Pretty clear DDB is killing it with so many new business wins etc so you can understand why they continue to storm ahead of the pack significantly.
Maybe their clients have been hit harder by the downturn. And therefore, there is even more reason for them to not be spending thousands of $’s on award entries.
I mean, this is pretty simple to understand, but sadly I have neither the patience nor the crayons to try and make this any simpler for you.
@Call it – you stole my clever name.
If I knew who you were I’d do my best to cancel and/or discredit you.
Admittedly I haven’t used my name for a while, but I’m glad you’ve taken my lead and attempted to tell the truth.
As for Fonterra going to True – news to me.
BNZ being on retainer was a good effort but was always going to fail – I still can’t work out that banks point of difference.

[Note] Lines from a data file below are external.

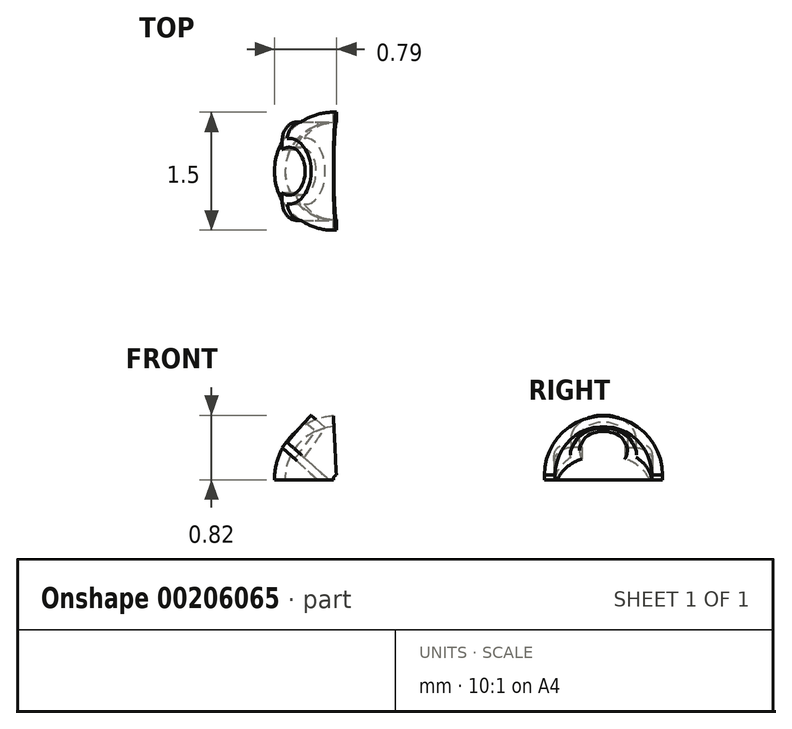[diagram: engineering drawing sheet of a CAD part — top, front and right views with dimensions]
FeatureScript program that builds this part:
annotation { "Feature Type Name" : "Feature", "Feature Type Description" : "" }
export const myFeature = defineFeature(function(context is Context, id is Id, definition is map)
    precondition{}
    {
        {
            var Q0;
            Q0=qCreatedBy(makeId("Top.planeOp"),FACE);
            var sketch = newSketch(context, id + "F0", { "sketchPlane" : qUnion([Q0])});
            skLineSegment(sketch, "E0", {"start": v(0, -0.75) * mm, "end": v(0, -0.62) * mm});
            skArc(sketch, "E1", {"start": v(0, 0.75) * mm, "mid": v(-0.75, 0) * mm, "end": v(0, -0.75) * mm});
            skArc(sketch, "E2.0", {"start": v(0, 0.62) * mm, "mid": v(-0.62, 0) * mm, "end": v(0, -0.62) * mm});
            skLineSegment(sketch, "E3.trimOffspring", {"start": v(0, 0.62) * mm, "end": v(0, 0.75) * mm});
            skSolve(sketch);
        }
        {
            var Q0;
            Q0=qCreatedBy(makeId("Front.planeOp"),FACE);
            var sketch = newSketch(context, id + "F1", { "sketchPlane" : qUnion([Q0])});
            skArc(sketch, "E4", {"start": v(0, 0.76) * mm, "mid": v(-0.5, 0.52) * mm, "end": v(-0.7, 0) * mm});
            skSolve(sketch);
        }
        {
            var Q0;
            Q0 = qSketchRegion(id + "F0", true);
            var Q1;
            Q1=qConstructionFilter(qBodyType(qCreatedBy(id+"F0",EDGE),BodyType.WIRE),ConstructionObject.NO);
            var Q2;
            Q2=qConstructionFilter(qBodyType(qCreatedBy(id+"F1",EDGE),BodyType.WIRE),ConstructionObject.NO);
            sweep(context, id + "F2", {"profiles" : qUnion([Q0]), "surfaceProfiles" : qUnion([Q1]), "path" : qUnion([Q2])});
        }
        {
            var Q0;
            Q0=makeQuery(id+"F2.opSweep","CAP_FACE",FACE,{"disambiguationData":[OSD([sQuery(id+"F0.wireOp",EDGE,"E0"),sQuery(id+"F0.wireOp",EDGE,"E1"),sQuery(id+"F0.wireOp",EDGE,"E2.0"),sQuery(id+"F0.wireOp",EDGE,"E3.trimOffspring"),sQuery(id+"F1.wireOp",VERTEX,"E4.start")])],"isStart":false});
            var Q1;
            Q1=sQuery(id+"F0.wireOp",EDGE,"E0");
            cPlane(context, id + "F3", {"entities" : qUnion([Q0, Q1]), "cplaneType" : CPlaneType.LINE_ANGLE, "offset" : 25.4 * mm, "angle" : 45 * degree, "width" : 152.4 * mm, "height" : 152.4 * mm});
        }
        {
            var Q0;
            Q0=qCreatedBy(id+"F3.planeOp",FACE);
            var sketch = newSketch(context, id + "F4", { "sketchPlane" : qUnion([Q0])});
            skArc(sketch, "E5", {"start": v(0.27, -0.13) * mm, "mid": v(0, 0.3) * mm, "end": v(-0.27, -0.13) * mm});
            skArc(sketch, "E6", {"start": v(0.41, -0.04) * mm, "mid": v(0, 0.42) * mm, "end": v(-0.41, -0.04) * mm});
            skLineSegment(sketch, "E7", {"start": v(0.27, -0.13) * mm, "end": v(0.63, -0.13) * mm});
            skLineSegment(sketch, "E8", {"start": v(0.63, -0.13) * mm, "end": v(0.63, -0.04) * mm});
            skLineSegment(sketch, "E9", {"start": v(0.63, -0.04) * mm, "end": v(0.41, -0.04) * mm});
            skLineSegment(sketch, "E10", {"start": v(0, 0) * mm, "end": v(0, -0.13) * mm});
            skLineSegment(sketch, "E11.MirrorCS", {"start": v(-0.63, -0.13) * mm, "end": v(-0.63, -0.04) * mm});
            skLineSegment(sketch, "E12.MirrorCS", {"start": v(-0.27, -0.13) * mm, "end": v(-0.63, -0.13) * mm});
            skLineSegment(sketch, "E13.MirrorCS", {"start": v(-0.63, -0.04) * mm, "end": v(-0.41, -0.04) * mm});
            skSolve(sketch);
        }
        {
            var Q0;
            Q0 = qSketchRegion(id + "F4", true);
            extrude(context, id + "F5", {"entities" : qUnion([Q0]), "depth" : 0.76 * mm});
        }
        {
            var Q0;
            Q0=makeQuery(id+"F5.opExtrude","CAP_FACE",FACE,{"disambiguationData":[OSD([sQuery(id+"F4.wireOp",EDGE,"E5"),sQuery(id+"F4.wireOp",EDGE,"E6"),sQuery(id+"F4.wireOp",EDGE,"E7"),sQuery(id+"F4.wireOp",EDGE,"E8"),sQuery(id+"F4.wireOp",EDGE,"E9"),sQuery(id+"F4.wireOp",EDGE,"E11.MirrorCS"),sQuery(id+"F4.wireOp",EDGE,"E12.MirrorCS"),sQuery(id+"F4.wireOp",EDGE,"E13.MirrorCS")])],"isStart":true});
            var Q1;
            {var subQ0=sQuery(id+"F0.wireOp",EDGE,"E2.0");Q1=makeQuery(id+"F5.boolean.opBoolean","SPLIT",FACE,{"disambiguationData":[TD([makeQuery(id+"F5.opExtrude","SWEPT_FACE",FACE,{"disambiguationData":[OSD([sQuery(id+"F4.wireOp",EDGE,"E5")])]})])],"derivedFrom":makeQuery(id+"F2.opSweep","SWEPT_FACE",FACE,{"disambiguationData":[OSD([subQ0,sQuery(id+"F1.wireOp",EDGE,"E4")])]})});}
            var Q2;
            Q2=makeQuery(id+"F2.opSweep","SWEPT_BODY",BODY,{"disambiguationData":[OSD([sQuery(id+"F0.wireOp",EDGE,"E0"),sQuery(id+"F0.wireOp",EDGE,"E1"),sQuery(id+"F0.wireOp",EDGE,"E2.0"),sQuery(id+"F0.wireOp",EDGE,"E3.trimOffspring"),sQuery(id+"F1.wireOp",EDGE,"E4")])]});
            extrude(context, id + "F6", {"entities" : qUnion([Q0]), "operationType" : NewBodyOperationType.REMOVE, "endBound" : BoundingType.UP_TO_BODY, "oppositeDirection" : true, "endBoundEntityFace" : qUnion([Q1]), "endBoundEntityBody" : qUnion([Q2]), "depth" : 0.38 * mm});
        }
        {
            var Q0;
            Q0=makeQuery(id+"F5.opExtrude","CAP_EDGE",EDGE,{"disambiguationData":[OSD([sQuery(id+"F4.wireOp",EDGE,"E11.MirrorCS")])],"isStart":false});
            var Q1;
            Q1=makeQuery(id+"F5.opExtrude","CAP_EDGE",EDGE,{"disambiguationData":[OSD([sQuery(id+"F4.wireOp",EDGE,"E8")])],"isStart":false});
            fillet(context, id + "F7", {"entities" : qUnion([Q0, Q1]), "radius" : 0.25 * mm, "tangentPropagation" : true, "allowEdgeOverflow" : false});
        }
    });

Spark – well, that’s run by ex agency people who should know better. Takes a lot to stop my thumb when scrolling. My other issue with the Spark work is that the headline graphic structure always makes them so incredibly hard to read – was it designed by a design company?
As for V. I like the end voice over of Make it happen. Nothing else.
I have no other gripes.
Saying that, been a shite year for adland as it slips further down the client importance chain.
And someone stole my really clever name.
does this mean DDB is guaranteed to win agency of the year because they have the most finalists?